Q | No buying Lionel Messi then?

A | Well that’s possible, actually. Geey wrote an interesting blog in which he calculated the top-end valuation of Messi, which in the current market could actually be as much as £500m, and discussed how much that would be accounted for on each year’s balance sheet. Geey showed how a buying club would possibly have to find an extra £90m per season to fund such a purchase. So if City decided they wanted to make a purchase which pushed them into the red, it could be done within the new regime. Check out the blog on Geey’s website, danielgeey.com.

Q | So all that we’ve read about FFP over the past few years adds up to nothing?

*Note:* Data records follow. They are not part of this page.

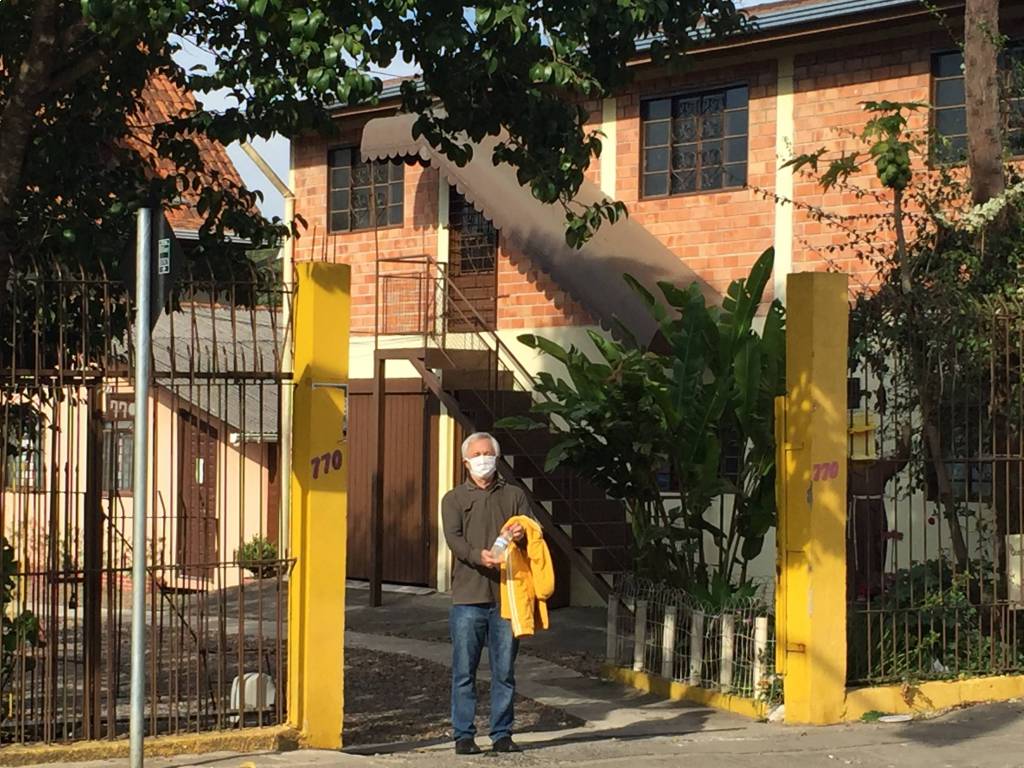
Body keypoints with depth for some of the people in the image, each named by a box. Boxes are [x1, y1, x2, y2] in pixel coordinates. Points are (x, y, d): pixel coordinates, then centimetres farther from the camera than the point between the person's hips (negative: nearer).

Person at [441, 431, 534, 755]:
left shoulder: (514, 495, 17)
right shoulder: (454, 499, 10)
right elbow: (453, 537, -5)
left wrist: (522, 536, -16)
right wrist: (478, 555, -25)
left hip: (506, 595, 2)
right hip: (468, 595, -2)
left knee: (504, 671, 5)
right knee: (464, 671, -1)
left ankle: (502, 735, 11)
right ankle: (464, 735, 5)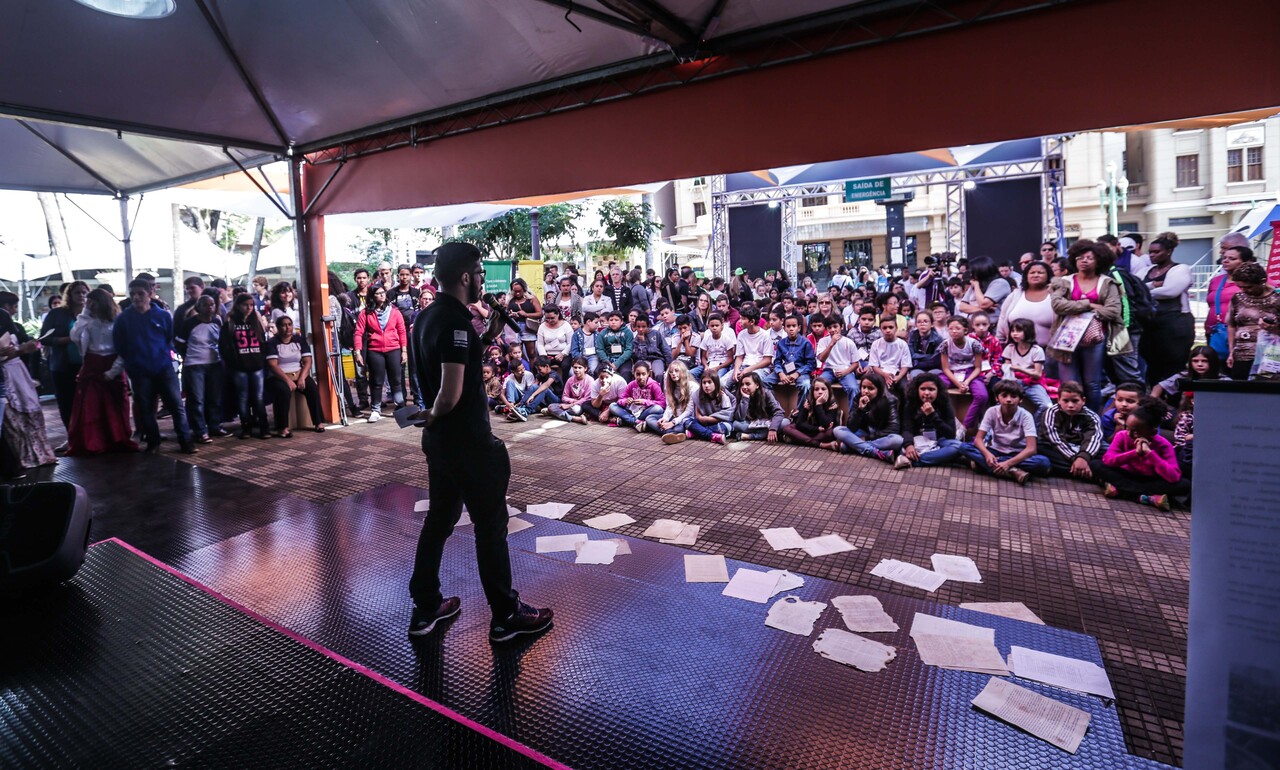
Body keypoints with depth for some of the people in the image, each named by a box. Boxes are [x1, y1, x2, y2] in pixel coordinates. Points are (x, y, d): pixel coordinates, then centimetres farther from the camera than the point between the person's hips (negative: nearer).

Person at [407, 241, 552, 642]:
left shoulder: (428, 316, 8)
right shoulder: (455, 321, -21)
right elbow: (451, 392, -28)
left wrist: (485, 337, 9)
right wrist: (433, 415, -9)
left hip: (439, 439, 9)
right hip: (467, 441, -9)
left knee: (439, 518, 18)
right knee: (491, 524, 3)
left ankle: (425, 608, 29)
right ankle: (506, 615, 16)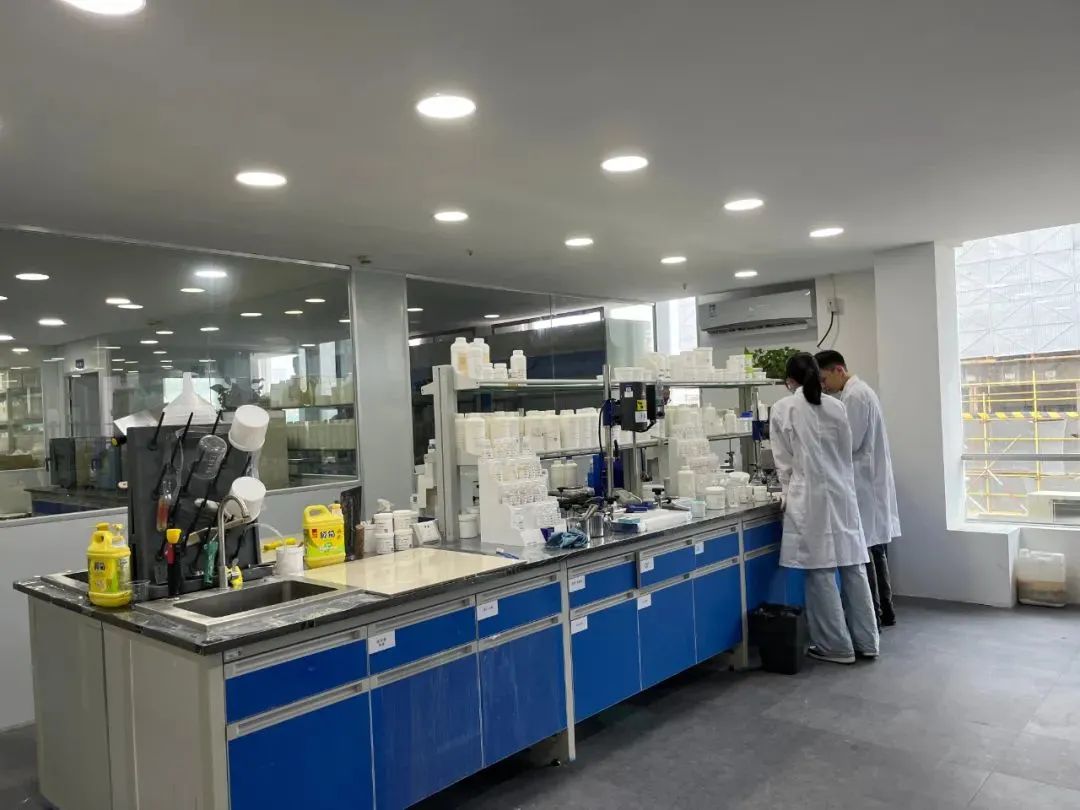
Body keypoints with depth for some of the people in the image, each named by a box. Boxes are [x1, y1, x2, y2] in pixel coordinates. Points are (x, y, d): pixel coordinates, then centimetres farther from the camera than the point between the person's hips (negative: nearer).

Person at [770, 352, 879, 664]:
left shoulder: (783, 408, -4)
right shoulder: (836, 406, 7)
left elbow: (784, 461, 0)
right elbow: (846, 453, 13)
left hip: (811, 497, -5)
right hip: (842, 494, 5)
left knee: (821, 572, 2)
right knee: (853, 567, 10)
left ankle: (836, 646, 10)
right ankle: (865, 642, 20)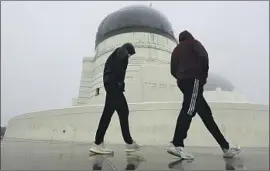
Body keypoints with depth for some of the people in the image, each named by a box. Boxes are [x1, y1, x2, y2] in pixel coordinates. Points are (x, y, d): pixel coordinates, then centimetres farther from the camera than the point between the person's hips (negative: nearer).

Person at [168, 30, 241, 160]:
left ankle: (225, 147, 11)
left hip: (182, 82, 7)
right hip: (194, 80, -6)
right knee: (188, 110, -18)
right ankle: (176, 145, -29)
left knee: (205, 112, 6)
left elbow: (173, 70, 15)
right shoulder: (193, 42, 13)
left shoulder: (176, 50, 27)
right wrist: (204, 74, 2)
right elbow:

A | That’s unfair. Geey points to the cumulative company accounts for all Premier League teams for the 2013-14 season, which show a £190m profit. The vastly increased TV deal has contributed substantially to the figure, but Uefa and Premier League regulations on spending have been very significant, he says. The Bayern Munich chairman, Karl-Heinz Rummenigge, says a change can be consistent with the original philosophy. “Football can be strange sometimes, but in the last five years something has gone wrong,” he argues. “We need to have a clear plan, with all financial options available, yet without going against financial fair play.”

Q | So is everyone happy?

A | Definitely not. Though those arguing that FFP is too inflexible have shouted loudest, Arsenal and Liverpool will be aggrieved. Arsenal, with the economically sustainable model which Arsène Wenger is so proud of, have been deeply unhappy about City’s capacity to spend. Liverpool’s principal owner, John W Henry, said on the day after he bought the club that FFP offered a level playing field for those, like him, who lack a “‘Sheikh’ in front of my name”. That security looks likely to be removed at precisely the time Liverpool have dropped out of the top four again. This one could run and run.